A collection of highly optimized, SIMD-accelerated (SSE, AVX, FMA, NEON) functions written in C.
Includes Google Benchmark and Google Test support (C++).
-
Dot product
- using SSE, AVX, FMA and NEON intrinsics
- for every data type combinaison: (u)int8, int16, int32, float, double
- comparison with compiler auto-vectorized and naive implementations
- optimization options: data alignement, vector size multiple, number of accumulators
-
Sort 8-elements
- based on optimal sorting networks
- using SSE, AVX intrinsics
- for every data type: int8, int16, int32, float, double
- comparison with 'qsort' and 'std::sort' implementations (already ordered and random inputs)
- optimization options: data alignement, early exit check
See corresponding 'bench' sub-folders for graphs.

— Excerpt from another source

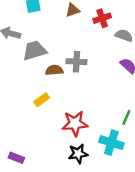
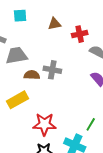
yellow rectangle: (42, 100) -> (18, 100), size x1.5

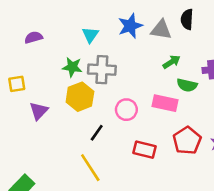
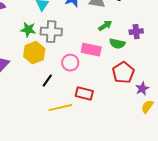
pink rectangle: (165, 103) -> (91, 50), moved
red pentagon: (187, 141) -> (123, 73), moved
yellow line: (90, 168) -> (60, 108), moved, turned -70

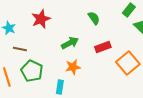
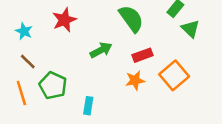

This project uses git submodule to include Google Benchmark and Google Test repositories:
$ git clone https://github.com/gaujay/simd_collection.git
$ cd simd_collection
$ git submodule init && git submodule update
$ git clone https://github.com/google/googletest lib/benchmark/googletest
Support GCC/MinGW and MSVC in release mode only (see 'CMakeLists.txt' and 'src/Utils/compiler_utils.h').
On Linux/Unix:
$ mkdir build
$ cd build
$ cmake ..
$ make <target> -j
On Windows:
You can use command line or QtCreator for simplicity:
$ open 'CMakeLists.txt'
$ in 'Projects', select each kit 'Build' tab
$ under 'Build Steps->Targets', uncheck 'all' and check 'Current executable' (avoid building both x86/ARM targets)
Apache License 2.0